*** Input ***

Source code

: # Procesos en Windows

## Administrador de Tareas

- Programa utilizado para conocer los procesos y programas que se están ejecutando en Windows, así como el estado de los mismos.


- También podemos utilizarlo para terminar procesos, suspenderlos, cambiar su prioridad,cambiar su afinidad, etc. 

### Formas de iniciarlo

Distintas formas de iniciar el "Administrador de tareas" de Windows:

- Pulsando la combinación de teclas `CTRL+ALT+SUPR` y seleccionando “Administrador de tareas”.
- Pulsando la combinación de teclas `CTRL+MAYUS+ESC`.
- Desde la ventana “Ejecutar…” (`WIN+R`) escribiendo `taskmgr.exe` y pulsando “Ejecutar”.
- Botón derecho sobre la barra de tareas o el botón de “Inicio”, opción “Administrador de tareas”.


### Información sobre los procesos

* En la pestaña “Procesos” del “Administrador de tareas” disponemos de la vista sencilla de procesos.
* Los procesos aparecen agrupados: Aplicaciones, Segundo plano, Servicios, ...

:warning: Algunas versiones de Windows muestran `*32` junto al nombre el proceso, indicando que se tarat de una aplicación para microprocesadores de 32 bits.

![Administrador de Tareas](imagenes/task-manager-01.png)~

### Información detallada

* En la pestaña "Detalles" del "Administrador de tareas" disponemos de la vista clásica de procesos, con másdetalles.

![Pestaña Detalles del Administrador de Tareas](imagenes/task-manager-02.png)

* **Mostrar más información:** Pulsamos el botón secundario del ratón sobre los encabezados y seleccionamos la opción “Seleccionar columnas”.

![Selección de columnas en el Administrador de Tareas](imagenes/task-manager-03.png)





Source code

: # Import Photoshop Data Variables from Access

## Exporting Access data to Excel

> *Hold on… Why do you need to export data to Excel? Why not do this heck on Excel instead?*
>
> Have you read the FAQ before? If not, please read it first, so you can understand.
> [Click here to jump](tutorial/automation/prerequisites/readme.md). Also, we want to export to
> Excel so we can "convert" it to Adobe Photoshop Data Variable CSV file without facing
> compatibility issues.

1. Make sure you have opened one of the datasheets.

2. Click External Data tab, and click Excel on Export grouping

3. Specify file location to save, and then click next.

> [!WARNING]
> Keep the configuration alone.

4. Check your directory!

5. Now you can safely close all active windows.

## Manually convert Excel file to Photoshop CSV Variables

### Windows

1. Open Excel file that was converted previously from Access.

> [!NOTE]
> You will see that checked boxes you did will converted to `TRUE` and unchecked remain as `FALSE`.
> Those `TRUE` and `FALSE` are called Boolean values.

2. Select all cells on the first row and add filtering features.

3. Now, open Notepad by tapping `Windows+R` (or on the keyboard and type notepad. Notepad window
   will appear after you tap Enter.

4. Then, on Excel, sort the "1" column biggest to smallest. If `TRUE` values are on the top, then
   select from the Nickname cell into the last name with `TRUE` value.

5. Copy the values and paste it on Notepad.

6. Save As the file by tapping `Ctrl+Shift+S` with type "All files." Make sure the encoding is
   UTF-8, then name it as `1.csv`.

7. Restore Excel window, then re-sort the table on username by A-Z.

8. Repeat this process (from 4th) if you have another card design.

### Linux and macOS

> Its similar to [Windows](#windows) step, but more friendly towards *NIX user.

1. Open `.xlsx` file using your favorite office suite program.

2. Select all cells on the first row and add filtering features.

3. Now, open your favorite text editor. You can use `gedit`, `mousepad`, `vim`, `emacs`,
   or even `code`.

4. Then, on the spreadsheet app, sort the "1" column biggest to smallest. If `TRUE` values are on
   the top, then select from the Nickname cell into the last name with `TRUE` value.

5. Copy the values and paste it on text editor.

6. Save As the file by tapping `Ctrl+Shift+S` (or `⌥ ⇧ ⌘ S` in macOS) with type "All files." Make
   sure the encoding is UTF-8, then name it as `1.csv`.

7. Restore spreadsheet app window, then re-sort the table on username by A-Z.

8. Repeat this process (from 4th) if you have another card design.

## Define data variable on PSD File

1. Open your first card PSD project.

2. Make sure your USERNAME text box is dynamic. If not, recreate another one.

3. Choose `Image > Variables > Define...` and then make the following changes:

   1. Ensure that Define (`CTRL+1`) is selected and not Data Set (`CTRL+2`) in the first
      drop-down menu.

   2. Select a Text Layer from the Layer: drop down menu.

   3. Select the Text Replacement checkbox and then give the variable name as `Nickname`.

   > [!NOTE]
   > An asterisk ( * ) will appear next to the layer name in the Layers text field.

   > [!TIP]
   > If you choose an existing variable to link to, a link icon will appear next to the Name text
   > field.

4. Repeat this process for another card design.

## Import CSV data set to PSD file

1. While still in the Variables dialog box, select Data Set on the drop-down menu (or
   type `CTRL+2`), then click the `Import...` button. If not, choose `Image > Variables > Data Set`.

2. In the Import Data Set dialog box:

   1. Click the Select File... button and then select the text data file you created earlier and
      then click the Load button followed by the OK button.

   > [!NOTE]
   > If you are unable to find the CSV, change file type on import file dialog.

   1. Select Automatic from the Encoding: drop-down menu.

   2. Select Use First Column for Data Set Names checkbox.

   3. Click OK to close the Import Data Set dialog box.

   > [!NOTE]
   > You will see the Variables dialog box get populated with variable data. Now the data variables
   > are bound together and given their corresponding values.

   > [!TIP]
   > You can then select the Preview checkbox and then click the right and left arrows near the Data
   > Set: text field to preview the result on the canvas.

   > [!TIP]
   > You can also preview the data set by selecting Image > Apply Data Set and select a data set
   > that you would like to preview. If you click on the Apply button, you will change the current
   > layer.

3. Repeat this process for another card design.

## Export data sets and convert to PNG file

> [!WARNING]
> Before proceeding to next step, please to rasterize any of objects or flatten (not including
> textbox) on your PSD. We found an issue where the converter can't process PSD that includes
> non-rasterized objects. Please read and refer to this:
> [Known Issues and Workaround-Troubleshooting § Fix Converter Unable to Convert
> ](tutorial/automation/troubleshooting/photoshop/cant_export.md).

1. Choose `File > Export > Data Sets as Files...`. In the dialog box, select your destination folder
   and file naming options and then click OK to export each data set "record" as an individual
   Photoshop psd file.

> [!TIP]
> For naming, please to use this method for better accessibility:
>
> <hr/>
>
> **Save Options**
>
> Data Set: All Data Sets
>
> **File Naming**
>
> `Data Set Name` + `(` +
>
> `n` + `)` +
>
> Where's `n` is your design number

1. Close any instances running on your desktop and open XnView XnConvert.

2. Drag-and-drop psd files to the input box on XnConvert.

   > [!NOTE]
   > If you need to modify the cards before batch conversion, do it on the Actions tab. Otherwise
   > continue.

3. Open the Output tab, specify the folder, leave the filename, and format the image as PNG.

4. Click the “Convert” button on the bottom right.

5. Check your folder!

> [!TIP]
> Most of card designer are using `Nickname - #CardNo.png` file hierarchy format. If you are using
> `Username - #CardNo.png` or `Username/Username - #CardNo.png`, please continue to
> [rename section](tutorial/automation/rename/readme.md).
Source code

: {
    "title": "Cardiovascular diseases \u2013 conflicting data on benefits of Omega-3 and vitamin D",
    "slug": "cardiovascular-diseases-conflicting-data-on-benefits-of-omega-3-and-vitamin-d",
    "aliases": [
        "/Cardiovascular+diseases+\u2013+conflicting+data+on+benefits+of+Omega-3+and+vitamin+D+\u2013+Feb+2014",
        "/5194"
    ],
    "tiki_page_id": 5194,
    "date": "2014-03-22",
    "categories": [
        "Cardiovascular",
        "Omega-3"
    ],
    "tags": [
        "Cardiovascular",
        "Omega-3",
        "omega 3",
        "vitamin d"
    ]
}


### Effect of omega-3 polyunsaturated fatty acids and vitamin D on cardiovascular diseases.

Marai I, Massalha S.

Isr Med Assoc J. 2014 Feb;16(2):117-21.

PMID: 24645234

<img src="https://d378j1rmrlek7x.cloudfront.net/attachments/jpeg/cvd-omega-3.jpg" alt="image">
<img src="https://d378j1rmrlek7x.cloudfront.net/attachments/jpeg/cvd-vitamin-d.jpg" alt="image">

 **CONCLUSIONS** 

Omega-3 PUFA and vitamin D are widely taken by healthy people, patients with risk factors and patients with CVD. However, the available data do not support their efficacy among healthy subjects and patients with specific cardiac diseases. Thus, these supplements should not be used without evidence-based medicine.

*** End of Input ***

### What you are asked to do
Reproduce exactly every line that sits between the start of the entries and the line bearing "### Formas de iniciarlo", counting both of those lines.

### Reply
Source code

: # Procesos en Windows

## Administrador de Tareas

- Programa utilizado para conocer los procesos y programas que se están ejecutando en Windows, así como el estado de los mismos.


- También podemos utilizarlo para terminar procesos, suspenderlos, cambiar su prioridad,cambiar su afinidad, etc. 

### Formas de iniciarlo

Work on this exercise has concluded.